At first, the trio traveled with other family members around the country, performing at weddings, parties and funerals. However in 1996, a performance attended by Peace Nobel Prize winner Aung San Suu Kyi, then under house arrest, proved to be their undoing. On a video of Par Par Lay performing his “Government Dance” – which depicts a government official stealing money from the poor -- Suu Kyi looks like she is amused. The generals were not amused, however, and struck the performers off the list of state-licensed artists. Par Par Lay and Lu Zaw were subsequently hauled away in the night and sentenced to seven years labor in a work camp up north.
Here they spent grueling days hammering rock into gravel. For months on end, their relatives had no news of them. But it didn’t stop them from putting on their show for fellow prisoners before they were separated and sent to two different camps. Thanks in part to a campaign to free them conducted by British and American actors and comedians, they were released after five and a half years. Par Par Lay, aka “Brother Number One,” also took part in the Saffron Revolution of Buddhist monks in 2007; he was imprisoned but this time only for a month.
If Lu Maw escaped labor camp it was because he was not at the fateful 1996 performance. With the other two gone, he had to perform alone. He got around the ban on performing by staging the show in his own home. To draw foreigners, he taught himself English and had little placards made that said “KGB” or “Stasi” or “CIA” that he could hold up when referring to the Burmese equivalent so that his audience would understand.
There’s nevertheless quite a bit about the show – the dance routines, Lu Maw’s English -- that escapes foreign audience members. The other two and their wives do not speak on stage. Around 9 P.M. there’s a power outage, apparently routine, so there are battery-run Chinese LED lights on hand to light the stage that Lu Maw’s one-year-old grandson periodically crawls across. These amateurish touches appeal to audiences. They keep coming, mostly out of admiration for the courage and staying power of the men. "There could be a raid at any moment," Lu Maw warns spectators: four Germans, two Britons and a Frenchman. "Then you’d be in for it too, because it’s illegal to be here. But don’t worry: the government likes tourists -- it needs your dollars."
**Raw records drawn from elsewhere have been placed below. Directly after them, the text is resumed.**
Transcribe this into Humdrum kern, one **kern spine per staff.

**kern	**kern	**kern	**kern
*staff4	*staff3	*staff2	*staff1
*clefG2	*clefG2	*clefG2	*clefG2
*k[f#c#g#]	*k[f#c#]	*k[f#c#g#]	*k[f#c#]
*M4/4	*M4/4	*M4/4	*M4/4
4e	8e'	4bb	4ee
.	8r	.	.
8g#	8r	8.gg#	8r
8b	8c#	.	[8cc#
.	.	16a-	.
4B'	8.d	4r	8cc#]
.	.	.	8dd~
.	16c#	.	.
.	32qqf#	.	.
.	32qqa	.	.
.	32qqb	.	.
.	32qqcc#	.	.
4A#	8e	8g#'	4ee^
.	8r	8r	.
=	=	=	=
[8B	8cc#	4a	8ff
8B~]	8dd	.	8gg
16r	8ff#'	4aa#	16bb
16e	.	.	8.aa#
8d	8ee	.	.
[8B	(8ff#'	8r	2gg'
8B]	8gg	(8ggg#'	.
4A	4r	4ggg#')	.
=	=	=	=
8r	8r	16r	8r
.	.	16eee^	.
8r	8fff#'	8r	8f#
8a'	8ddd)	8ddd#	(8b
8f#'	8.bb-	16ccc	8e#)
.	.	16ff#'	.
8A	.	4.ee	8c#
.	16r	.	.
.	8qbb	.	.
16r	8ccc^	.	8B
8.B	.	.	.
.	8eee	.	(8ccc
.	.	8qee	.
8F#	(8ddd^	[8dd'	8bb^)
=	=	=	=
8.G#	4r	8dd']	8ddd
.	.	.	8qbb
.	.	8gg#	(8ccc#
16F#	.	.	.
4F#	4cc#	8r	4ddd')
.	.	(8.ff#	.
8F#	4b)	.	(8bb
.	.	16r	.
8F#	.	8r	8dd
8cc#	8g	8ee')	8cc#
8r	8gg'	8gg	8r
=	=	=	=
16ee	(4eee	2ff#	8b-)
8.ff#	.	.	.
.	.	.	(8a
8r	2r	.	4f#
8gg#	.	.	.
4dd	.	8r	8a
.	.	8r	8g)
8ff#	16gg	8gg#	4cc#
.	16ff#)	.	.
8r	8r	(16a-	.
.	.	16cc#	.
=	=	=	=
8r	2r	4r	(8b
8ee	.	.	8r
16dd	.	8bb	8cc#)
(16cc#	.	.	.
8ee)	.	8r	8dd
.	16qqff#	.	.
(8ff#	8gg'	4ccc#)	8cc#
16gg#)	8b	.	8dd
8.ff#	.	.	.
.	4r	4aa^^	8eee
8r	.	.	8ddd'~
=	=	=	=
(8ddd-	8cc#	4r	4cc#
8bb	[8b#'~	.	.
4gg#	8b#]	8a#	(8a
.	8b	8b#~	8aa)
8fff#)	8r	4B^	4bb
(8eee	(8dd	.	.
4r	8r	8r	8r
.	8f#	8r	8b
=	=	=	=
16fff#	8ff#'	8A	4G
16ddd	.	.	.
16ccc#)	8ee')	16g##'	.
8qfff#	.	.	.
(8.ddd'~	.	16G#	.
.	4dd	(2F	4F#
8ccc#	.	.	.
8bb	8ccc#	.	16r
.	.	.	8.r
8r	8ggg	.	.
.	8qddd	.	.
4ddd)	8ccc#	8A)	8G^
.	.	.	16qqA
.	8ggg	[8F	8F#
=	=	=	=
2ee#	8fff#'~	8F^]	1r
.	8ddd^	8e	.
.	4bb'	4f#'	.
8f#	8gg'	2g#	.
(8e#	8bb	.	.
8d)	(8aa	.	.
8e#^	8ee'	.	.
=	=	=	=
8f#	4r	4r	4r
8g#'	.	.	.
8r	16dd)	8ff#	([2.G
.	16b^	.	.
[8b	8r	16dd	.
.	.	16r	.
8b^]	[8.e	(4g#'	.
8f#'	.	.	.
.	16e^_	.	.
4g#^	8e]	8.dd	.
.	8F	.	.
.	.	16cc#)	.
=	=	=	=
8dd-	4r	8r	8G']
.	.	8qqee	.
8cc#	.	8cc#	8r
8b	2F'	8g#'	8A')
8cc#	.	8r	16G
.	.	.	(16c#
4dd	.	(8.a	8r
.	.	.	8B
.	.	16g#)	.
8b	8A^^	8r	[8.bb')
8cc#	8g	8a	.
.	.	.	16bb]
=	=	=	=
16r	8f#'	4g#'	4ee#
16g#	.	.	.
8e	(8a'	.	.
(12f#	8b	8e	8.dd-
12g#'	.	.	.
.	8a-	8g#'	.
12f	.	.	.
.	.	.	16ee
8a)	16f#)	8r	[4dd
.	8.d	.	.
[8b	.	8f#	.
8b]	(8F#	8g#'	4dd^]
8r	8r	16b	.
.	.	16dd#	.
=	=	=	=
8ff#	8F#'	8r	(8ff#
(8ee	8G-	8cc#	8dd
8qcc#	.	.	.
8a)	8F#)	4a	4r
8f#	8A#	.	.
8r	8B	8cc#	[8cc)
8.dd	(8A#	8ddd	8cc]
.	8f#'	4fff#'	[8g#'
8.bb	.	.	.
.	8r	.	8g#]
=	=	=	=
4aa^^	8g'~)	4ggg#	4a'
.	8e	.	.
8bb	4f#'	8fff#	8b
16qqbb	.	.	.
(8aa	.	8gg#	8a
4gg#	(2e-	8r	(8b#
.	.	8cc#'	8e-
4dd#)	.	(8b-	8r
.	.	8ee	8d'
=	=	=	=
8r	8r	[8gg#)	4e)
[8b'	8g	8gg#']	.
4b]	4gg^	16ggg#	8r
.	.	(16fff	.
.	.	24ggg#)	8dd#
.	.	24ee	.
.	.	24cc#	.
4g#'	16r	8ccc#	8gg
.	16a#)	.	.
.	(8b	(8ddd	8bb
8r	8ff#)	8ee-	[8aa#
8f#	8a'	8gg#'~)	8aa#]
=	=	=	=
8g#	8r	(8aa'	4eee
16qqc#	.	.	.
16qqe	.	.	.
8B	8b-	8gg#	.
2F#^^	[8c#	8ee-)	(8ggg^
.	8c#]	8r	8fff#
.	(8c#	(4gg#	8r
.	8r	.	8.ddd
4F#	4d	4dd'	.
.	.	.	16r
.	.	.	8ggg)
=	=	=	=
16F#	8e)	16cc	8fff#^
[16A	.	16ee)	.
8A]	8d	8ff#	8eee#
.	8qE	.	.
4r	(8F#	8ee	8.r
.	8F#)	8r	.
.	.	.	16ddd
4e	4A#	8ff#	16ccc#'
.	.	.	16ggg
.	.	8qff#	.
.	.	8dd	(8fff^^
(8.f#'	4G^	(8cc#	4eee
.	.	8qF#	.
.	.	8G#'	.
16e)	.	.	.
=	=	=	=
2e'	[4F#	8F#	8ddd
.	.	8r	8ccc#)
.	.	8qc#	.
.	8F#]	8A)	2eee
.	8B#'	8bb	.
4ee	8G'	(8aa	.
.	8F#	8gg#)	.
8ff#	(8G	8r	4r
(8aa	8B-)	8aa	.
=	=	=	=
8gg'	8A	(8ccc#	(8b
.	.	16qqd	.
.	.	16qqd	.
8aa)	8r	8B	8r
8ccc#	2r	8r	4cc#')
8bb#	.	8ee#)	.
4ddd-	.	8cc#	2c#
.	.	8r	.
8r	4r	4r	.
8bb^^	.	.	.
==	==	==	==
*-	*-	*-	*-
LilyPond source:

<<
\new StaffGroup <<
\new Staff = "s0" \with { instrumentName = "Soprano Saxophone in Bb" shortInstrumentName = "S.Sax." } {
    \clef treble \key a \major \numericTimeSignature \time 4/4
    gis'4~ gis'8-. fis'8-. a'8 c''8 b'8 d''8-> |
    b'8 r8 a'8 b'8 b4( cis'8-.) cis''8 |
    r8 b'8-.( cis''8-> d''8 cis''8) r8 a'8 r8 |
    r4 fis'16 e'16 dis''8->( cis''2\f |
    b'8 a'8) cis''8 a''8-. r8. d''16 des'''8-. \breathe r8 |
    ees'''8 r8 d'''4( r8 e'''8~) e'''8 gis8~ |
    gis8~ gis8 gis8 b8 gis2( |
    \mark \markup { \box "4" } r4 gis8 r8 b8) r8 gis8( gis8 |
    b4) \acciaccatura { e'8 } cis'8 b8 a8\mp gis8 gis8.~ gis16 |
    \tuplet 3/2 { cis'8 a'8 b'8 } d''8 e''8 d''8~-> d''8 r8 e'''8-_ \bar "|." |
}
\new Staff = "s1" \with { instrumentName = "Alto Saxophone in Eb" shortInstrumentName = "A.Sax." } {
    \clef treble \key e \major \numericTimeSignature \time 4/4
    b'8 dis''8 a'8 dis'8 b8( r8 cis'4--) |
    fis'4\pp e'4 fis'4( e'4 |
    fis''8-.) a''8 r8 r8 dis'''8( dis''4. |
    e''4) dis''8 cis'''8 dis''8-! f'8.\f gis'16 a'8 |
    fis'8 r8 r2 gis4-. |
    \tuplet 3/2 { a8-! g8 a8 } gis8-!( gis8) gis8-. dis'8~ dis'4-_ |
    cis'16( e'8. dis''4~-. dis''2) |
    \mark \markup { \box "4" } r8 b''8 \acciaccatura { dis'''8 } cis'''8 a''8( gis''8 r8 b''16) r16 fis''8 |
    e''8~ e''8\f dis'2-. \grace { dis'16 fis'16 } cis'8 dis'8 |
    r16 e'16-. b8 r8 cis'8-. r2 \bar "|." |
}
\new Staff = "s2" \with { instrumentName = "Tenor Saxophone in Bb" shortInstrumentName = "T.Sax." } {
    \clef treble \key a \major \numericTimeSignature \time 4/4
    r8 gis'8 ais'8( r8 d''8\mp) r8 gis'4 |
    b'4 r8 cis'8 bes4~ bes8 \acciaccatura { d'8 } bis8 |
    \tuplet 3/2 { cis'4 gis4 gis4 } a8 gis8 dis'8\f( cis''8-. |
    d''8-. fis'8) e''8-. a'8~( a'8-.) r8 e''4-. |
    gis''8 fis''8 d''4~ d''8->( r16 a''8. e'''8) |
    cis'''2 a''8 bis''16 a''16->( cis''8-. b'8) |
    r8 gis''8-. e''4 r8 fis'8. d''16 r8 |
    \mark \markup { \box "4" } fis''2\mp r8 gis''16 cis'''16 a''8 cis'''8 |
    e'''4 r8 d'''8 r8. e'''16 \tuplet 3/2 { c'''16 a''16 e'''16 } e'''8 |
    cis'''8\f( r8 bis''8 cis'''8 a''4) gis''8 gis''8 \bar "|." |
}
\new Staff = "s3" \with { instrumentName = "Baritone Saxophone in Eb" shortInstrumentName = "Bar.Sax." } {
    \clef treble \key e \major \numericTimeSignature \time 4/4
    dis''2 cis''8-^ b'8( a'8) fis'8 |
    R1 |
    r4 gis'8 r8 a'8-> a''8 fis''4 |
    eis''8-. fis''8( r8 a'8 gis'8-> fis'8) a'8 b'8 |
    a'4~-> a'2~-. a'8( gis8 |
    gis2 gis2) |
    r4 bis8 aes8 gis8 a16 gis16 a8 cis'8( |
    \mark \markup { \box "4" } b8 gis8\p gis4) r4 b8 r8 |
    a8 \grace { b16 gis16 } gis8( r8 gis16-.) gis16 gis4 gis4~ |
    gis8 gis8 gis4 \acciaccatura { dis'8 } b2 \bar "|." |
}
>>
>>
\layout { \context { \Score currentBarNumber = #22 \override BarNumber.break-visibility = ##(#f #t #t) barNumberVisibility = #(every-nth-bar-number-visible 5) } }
Despite the loosening up of censorship, putting on the show is still a risky business. When the performance is over, Lu Maw explains: "We have a neighborhood watch on the look-out every evening for suspicious-looking people. They warn us of danger so we could make our escape out the back door.” However, there has yet to be any need of this: performing for foreigners offers a kind of protection. Headlines such as "Myanmar: American Tourists Arrested in Cabaret" would be uncomfortable even for the unscrupulous regime.
So the Moustache Brothers make the best of it, and encourage the audience to speak out: "We need you to tell the world what’s going on here,” Lu Maw announces over the defective microphone. He then calls on President Obama and Secretary of State Hillary Clinton to send the CIA to Myanmar. "Do an Arab Spring here! We don’t have oil, but we have plenty of opium and prostitutes!”
But aren’t they facing another danger? The next elections in 2015 could mean a win for Aung San Suu Kyi – and democracy. Wouldn’t their show then lose its purpose? "It will all happen very slowly,” says a now serious Lu Maw. "But whatever way the elections go, we observe and criticize all governments -- democratic ones too."